Running the Hypercube Engine locally

Owner	Approvers	Participants
Daniel Miller	Jun Qi, Kathy Guo	Craig Boucher, Jong Ho Lee

The Mangrove build currently runs some integration tests which verify that generated code can actually run and compute the expected values. Here is the current status of those tests per compute fabric:

Kusto	Scope	Hypercube	Spark SQL
Implemented	In progress	Planned	Not planned

Since the build runs a Kusto script and asserts that the results are as expected, developers can make changes to the Mangrove codebase, confident that those changes won't break basic Kusto code-gen functionality. Soon, they will have that same confidence for Scope code-gen. However, currently there is no simple way to verify that generated Java code can be compiled into a metric set JAR, let alone run to produce expected results. In light of that, this RFC (Request For Comment) provides a set of requirements for Hypercube integration testing and proposes a way of satisfying those requirements. It also discusses some considered alternatives and any open concerns.

Requirements

The Hypercube integration tests should test real functionality. That is, they should use the MasterCoordinator to generate Java files, compile them using standard tools (Gradle or SBT) and run a scorecard job using the latest production copy of the Hypercube engine.

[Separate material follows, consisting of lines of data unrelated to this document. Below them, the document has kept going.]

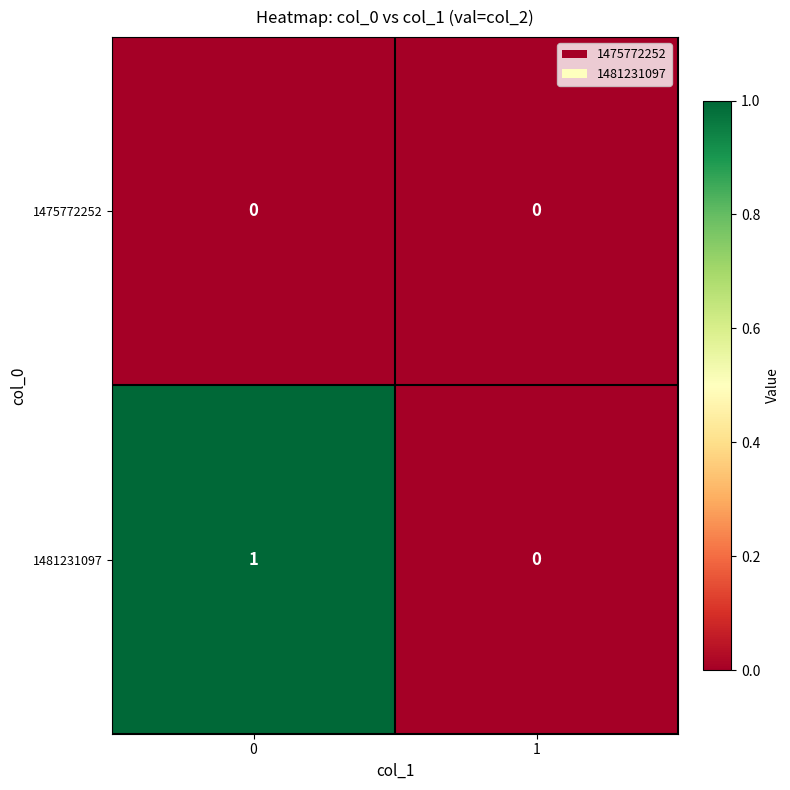

The value of 1475772252 at 0 is 0. True or false?

True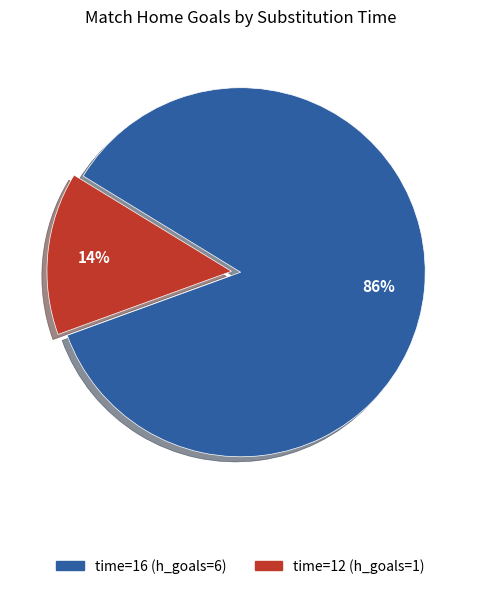

To the nearest percent, what is the average slice percentage?

50%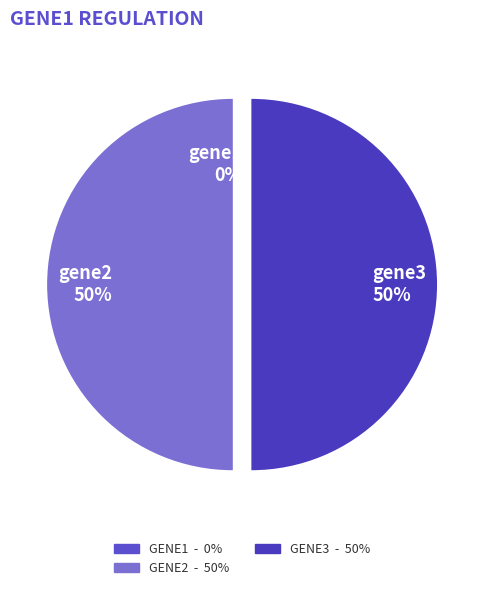

Do gene1 and gene3 together represent more than half of the pie?

No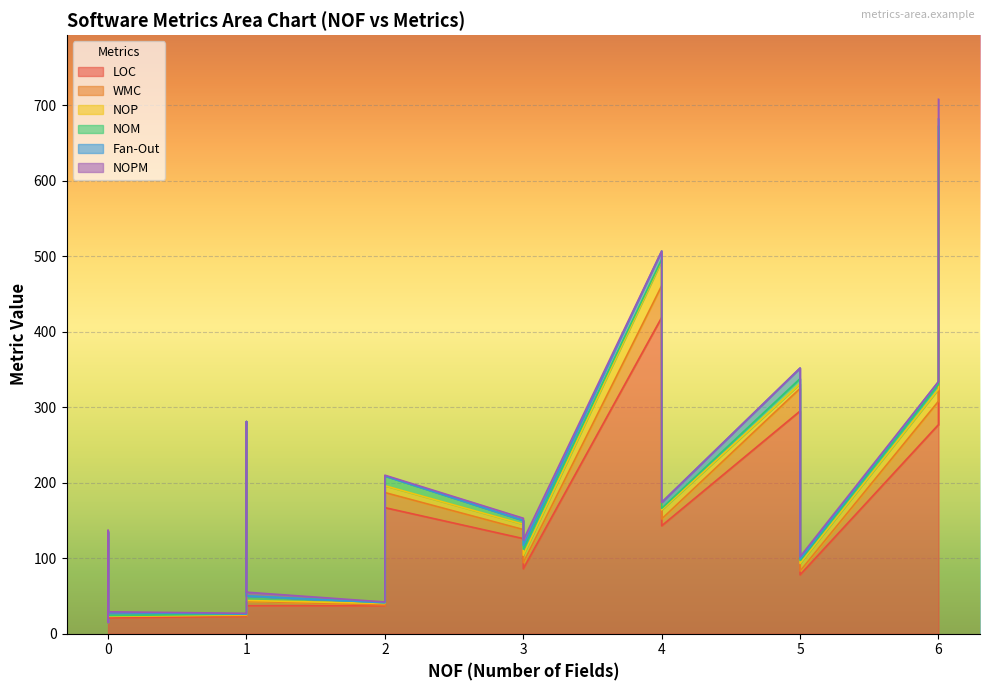

What are all the series names shown in the legend?

LOC, WMC, NOP, NOM, Fan-Out, NOPM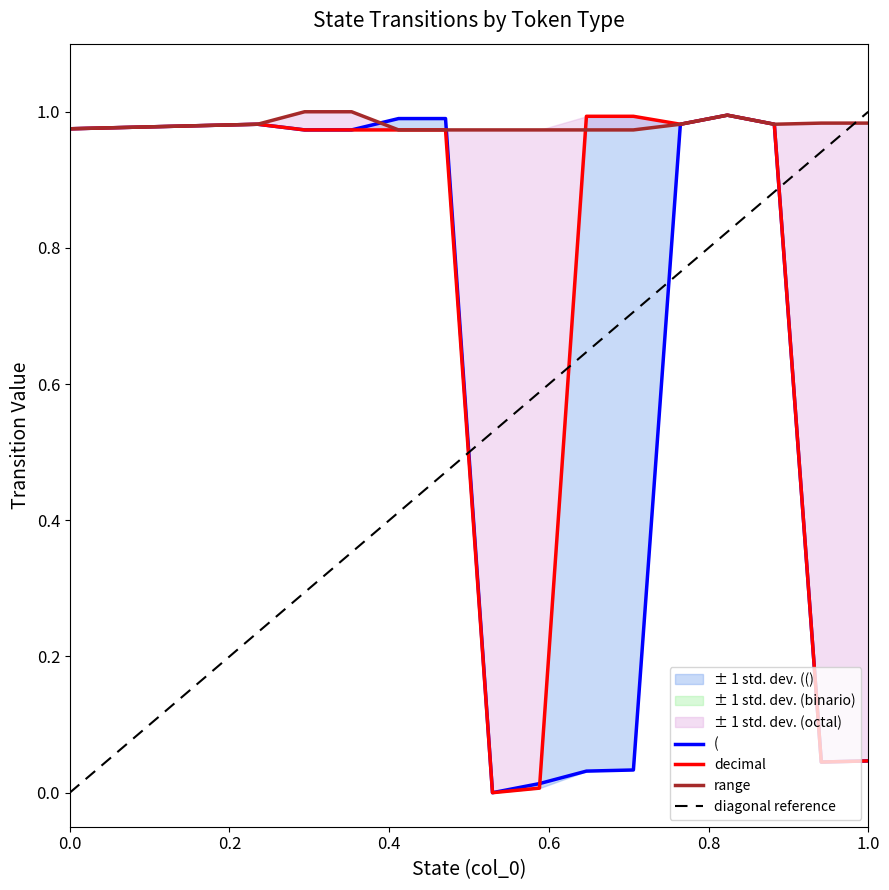

Is this an area chart (filled region under the line)?

No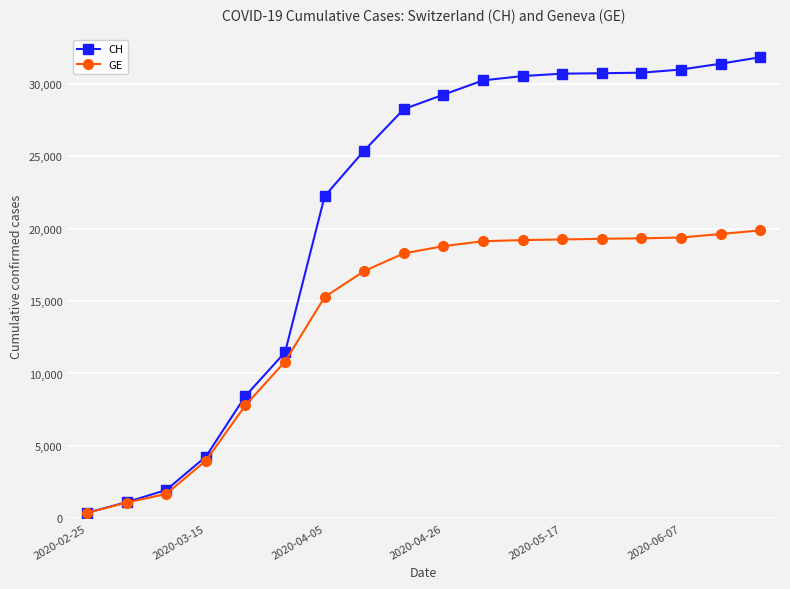

What is the highest value of the GE series?

19889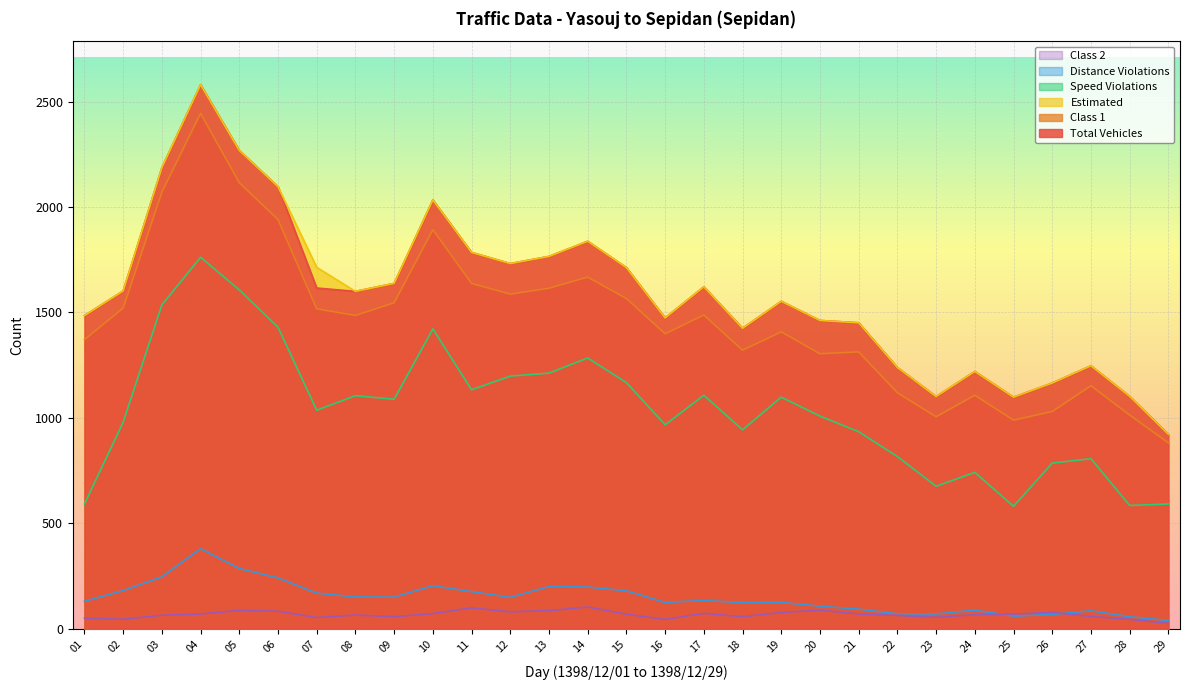

How many times do Distance Violations and Class 2 cross each other?

2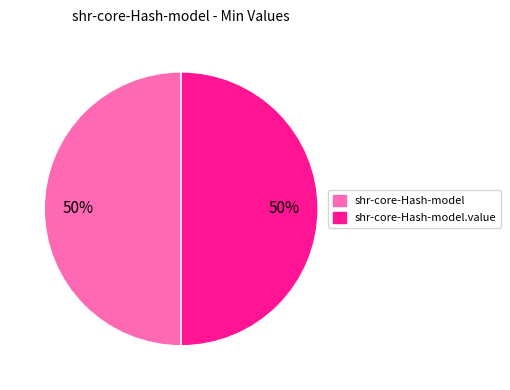

How many segments does this pie chart have?

2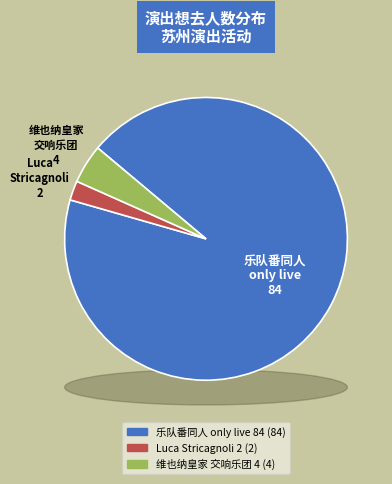

How many slices are in this pie chart?

3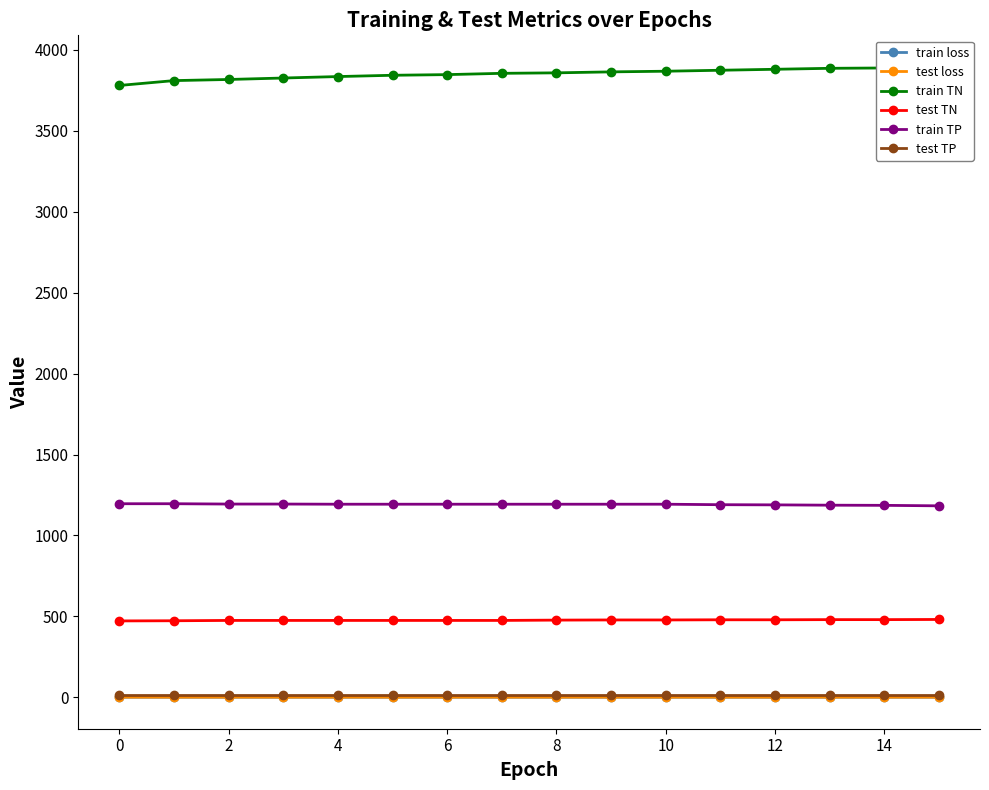

How many lines are shown in the chart?

6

The developer experience should remain as close as possible to "clone repo + build + test in Visual Studio". The current suite of integration tests doesn't require a developer to do anything beyond log into their copy of Visual Studio, it will then use the developers credentials to obtain the necessary secrets needed to connect to Kusto and the Metric Service.

The Azure DevOps build defined in azure-pipelines.yml should successfully run all unit and integration tests. That is, it can't simply skip the Hypercube tests.

The Hypercube integration tests should be run as part of the standard suite. That is, they need to be expressible as xUnit tests, not a one-off PowerShell script or command in the build.

Proposal

Compile generated Java files and run the metric set JAR against the Hypercube engine using a Linux Docker container containing both Gradle and the Hypercube engine.

The good news: the Mangrove codebase stays pretty self-contained. It's probably okay to require Docker to be installed for certain integration tests to run.

The bad news: since Linux Containers on Windows (LCOW) is still in preview, it is not supported on the Windows Azure DevOps agents. In order to run an Ubuntu container, you need to split the tests into Windows and Linux phases.

To actually implement Hypercube integration tests, we need to;

Update the IComputeFabric abstraction to accept a ComputationConfig object.
Add logic to convert a Mangrove config object into a job JSON file, using the C# object model published in the NuGet package AnE.ExP.Hypercube.JobConfig.Contract.
Add an implementation of IComputeFabric which accepts the generated Java files, compiles them to a JAR using a Linux container, converts the computation config into a job JSON, and then runs a single Hypercube job using the generated metric set JAR and job JSON.

Alternatives

This RFC provides one proposal for running Hypercube integration tests, but there were other alternatives. This section describes them, along with their pros and cons.

Databricks

Use a small Azure Databricks cluster to run the job, similar to how the Kusto integration tests use the ane Kusto cluster.

Pros: Keeps the Mangrove build and codebase clean.

Cons: We need to maintain an Azure resource. Any outages in that resource cause the Mangrove build to fail. Also, even we can run the scorecard job against a cluster, where to compile generated Java files into a JAR? We would also have to maintain a separate "Java compiler" service somewhere.

Gradle

Run the tests using Gradle and checked-in Hadoop binaries on a Windows agent, similar to the hypercube-spark repository.

Pros: Codebase is relatively self-contained.

Cons: You need to use some evil hacks to get a local copy of the Hadoop binaries. Also, the codebase takes a dependency on Java being installed and the environment variable JAVA_HOME having the correct value.